SACRAMENTO, Calif. – California’s most selective public colleges still admit far too few black and Latino students, according to a new report which was released on November 13, 2018.

Researchers at the Georgetown University Center on Education and the Workforce found that six out of 100 college-age students in California are black, but only three of 100 students are black at schools such as Cal Poly, San Diego State and a handful of University of California campuses, including UCLA, UC Berkeley, Davis, Irvine, San Diego, Santa Barbara and Santa Cruz.

Those numbers did not improve at all from 2005 to 2015. Martin Van Der Werf, a study co-author, said, in part, he blames inequality in funding for K-12 schools.

“It becomes sort of a self-fulfilling prophecy over time,” Van Der Werf said. “We give more resources to the wealthier districts, the wealthier districts produce students who do better on the tests, those students go on to selective colleges, and things just don’t tend to change over time.”

However, Latino representation has improved – going from 14 percent of freshmen at selective public colleges in 2005 up to 25 percent ten years later.

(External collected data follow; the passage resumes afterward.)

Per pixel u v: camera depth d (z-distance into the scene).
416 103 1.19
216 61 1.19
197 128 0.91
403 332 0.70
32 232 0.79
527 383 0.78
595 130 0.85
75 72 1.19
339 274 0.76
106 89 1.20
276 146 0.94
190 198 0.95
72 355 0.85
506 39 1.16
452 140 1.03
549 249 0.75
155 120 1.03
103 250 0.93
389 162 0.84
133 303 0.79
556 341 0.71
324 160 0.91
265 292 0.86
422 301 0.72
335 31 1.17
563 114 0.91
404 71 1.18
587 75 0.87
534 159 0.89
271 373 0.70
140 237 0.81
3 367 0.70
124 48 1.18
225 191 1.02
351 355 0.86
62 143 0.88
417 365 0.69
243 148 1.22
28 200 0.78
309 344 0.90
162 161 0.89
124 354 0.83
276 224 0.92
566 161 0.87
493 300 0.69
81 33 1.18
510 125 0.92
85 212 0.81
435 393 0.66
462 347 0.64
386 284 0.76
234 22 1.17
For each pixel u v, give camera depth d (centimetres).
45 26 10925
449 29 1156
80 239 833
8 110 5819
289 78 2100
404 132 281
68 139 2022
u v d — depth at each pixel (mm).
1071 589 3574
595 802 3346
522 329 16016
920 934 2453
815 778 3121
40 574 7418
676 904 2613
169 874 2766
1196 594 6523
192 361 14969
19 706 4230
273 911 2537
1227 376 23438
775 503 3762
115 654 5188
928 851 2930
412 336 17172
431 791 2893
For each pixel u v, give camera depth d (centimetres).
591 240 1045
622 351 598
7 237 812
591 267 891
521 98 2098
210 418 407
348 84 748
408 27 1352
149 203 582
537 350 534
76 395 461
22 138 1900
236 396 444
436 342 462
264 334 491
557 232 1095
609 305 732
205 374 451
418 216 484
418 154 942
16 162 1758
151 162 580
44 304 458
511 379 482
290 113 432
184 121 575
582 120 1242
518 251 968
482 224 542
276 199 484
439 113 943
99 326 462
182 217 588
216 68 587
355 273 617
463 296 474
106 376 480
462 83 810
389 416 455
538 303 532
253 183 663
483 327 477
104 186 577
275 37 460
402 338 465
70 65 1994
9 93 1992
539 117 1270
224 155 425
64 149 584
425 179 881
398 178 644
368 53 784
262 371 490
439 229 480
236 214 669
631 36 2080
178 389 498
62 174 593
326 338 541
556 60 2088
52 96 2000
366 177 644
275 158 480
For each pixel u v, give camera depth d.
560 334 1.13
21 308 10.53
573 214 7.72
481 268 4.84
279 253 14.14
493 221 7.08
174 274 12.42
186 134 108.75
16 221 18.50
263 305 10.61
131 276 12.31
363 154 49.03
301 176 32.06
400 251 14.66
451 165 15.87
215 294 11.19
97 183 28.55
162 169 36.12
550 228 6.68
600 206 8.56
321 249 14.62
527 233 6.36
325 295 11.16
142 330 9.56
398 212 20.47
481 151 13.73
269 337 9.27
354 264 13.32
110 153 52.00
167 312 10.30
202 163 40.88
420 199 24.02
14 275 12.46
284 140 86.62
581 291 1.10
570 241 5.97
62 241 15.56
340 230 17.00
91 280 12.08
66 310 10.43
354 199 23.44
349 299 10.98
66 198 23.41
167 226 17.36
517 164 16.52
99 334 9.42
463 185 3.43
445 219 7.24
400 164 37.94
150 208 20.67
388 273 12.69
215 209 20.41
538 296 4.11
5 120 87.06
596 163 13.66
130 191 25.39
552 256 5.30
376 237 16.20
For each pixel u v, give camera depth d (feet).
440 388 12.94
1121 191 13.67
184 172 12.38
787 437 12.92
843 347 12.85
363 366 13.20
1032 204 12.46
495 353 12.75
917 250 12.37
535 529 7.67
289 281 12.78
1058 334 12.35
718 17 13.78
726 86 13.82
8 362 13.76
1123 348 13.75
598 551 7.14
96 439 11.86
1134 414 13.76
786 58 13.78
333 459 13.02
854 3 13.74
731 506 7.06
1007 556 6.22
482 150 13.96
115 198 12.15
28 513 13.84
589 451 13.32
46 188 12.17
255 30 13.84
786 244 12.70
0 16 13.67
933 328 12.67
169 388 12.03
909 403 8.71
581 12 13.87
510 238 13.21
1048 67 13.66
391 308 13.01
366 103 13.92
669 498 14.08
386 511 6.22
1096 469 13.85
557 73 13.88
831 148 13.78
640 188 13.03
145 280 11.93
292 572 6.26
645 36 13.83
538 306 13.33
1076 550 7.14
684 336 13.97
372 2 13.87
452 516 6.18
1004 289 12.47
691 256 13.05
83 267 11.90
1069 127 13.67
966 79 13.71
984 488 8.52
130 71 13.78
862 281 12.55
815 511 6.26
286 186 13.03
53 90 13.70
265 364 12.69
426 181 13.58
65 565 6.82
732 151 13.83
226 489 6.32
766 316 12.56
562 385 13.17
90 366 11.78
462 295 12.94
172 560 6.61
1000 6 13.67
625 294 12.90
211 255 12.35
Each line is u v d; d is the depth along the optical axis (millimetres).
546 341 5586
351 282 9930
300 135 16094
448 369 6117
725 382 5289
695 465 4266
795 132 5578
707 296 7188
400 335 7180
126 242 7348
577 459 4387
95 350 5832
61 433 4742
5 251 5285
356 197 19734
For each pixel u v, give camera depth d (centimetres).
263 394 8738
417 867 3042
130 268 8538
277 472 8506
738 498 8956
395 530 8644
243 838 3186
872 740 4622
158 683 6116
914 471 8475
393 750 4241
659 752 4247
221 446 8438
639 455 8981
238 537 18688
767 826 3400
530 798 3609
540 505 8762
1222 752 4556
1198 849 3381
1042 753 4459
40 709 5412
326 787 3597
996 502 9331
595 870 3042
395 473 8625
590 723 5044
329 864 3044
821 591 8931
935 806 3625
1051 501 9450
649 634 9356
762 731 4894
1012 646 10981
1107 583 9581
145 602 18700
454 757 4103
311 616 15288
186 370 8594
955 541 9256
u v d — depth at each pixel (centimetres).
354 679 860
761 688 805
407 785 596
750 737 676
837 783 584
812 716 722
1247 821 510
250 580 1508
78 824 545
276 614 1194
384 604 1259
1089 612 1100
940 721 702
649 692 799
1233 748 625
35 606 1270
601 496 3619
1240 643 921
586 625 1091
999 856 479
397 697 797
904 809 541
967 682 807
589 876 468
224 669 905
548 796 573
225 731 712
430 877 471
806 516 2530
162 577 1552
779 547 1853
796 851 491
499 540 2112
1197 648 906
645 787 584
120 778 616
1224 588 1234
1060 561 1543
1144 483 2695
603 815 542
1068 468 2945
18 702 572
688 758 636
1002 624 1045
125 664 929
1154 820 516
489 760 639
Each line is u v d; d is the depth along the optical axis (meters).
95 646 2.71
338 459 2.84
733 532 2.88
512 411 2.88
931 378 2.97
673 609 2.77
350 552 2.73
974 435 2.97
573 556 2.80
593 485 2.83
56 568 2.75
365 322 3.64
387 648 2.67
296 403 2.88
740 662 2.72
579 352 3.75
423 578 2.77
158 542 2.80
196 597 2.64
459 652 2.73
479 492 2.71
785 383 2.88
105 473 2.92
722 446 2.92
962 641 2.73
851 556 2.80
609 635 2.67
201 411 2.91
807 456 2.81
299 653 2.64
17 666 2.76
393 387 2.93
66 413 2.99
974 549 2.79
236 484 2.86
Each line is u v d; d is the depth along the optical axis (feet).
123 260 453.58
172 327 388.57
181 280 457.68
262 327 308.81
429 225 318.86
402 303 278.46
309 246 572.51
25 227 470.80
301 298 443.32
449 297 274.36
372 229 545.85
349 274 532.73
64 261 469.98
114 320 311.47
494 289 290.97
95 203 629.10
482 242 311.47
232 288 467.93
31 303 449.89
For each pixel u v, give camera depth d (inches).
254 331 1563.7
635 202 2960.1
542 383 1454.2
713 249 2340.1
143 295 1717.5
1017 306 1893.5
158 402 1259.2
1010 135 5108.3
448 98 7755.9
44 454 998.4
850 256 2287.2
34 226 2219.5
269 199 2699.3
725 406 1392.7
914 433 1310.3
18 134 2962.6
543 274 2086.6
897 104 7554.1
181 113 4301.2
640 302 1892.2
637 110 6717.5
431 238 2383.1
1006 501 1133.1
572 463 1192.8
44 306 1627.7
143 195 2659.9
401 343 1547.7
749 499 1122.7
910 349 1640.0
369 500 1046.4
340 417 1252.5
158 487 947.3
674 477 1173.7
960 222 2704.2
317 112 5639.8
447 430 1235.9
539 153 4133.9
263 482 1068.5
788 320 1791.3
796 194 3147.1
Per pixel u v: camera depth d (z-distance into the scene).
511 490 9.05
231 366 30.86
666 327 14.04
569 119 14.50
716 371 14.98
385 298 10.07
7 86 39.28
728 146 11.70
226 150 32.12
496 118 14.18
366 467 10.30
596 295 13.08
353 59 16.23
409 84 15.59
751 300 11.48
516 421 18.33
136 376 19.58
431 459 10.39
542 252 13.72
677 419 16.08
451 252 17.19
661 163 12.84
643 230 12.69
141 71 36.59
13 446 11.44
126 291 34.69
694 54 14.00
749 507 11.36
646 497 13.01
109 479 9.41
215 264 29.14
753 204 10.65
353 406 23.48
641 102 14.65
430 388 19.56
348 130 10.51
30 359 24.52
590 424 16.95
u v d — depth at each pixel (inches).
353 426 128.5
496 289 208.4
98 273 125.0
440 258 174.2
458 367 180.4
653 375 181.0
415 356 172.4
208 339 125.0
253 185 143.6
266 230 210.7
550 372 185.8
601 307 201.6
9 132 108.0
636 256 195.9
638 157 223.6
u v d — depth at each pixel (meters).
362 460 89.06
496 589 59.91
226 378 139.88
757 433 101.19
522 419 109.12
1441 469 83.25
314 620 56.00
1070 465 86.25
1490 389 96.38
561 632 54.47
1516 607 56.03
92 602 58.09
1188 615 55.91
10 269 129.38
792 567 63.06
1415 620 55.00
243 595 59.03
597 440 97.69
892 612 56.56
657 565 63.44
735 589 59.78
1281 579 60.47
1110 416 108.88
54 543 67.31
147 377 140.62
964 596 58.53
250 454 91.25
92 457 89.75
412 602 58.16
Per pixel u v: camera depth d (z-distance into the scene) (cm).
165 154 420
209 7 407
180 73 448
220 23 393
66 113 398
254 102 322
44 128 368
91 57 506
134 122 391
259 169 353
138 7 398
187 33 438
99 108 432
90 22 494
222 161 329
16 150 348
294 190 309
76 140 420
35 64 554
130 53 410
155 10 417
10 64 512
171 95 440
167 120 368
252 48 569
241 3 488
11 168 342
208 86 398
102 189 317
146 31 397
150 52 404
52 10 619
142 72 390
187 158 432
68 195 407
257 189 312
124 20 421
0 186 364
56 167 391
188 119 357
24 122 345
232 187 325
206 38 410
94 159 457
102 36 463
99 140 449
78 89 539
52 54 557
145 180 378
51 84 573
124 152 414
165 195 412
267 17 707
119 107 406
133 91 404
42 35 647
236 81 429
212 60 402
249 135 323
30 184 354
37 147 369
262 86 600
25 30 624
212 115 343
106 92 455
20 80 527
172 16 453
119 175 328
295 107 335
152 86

The report found that 85 percent of students at selective institutions graduate – and it found that those schools spend five times as much money on instruction and academic support compared with open-admission public colleges – the biggest gap in any state.

Van Der Werf said the schools should take more than just the SATs into account when making admissions decisions, adding that test scores inherently favor whites.

“Whites do better on standardized tests,” Van Der Werf said. “Latinos do second best and blacks, of the three groups, they do the worst. And so when you rely on testing as an entry measure, whites are always going to do better.”

The study also found that state funding is very unequal. California’s selective public colleges received $8,800 per student in 2015, whereas open-access public colleges received $2,400 less.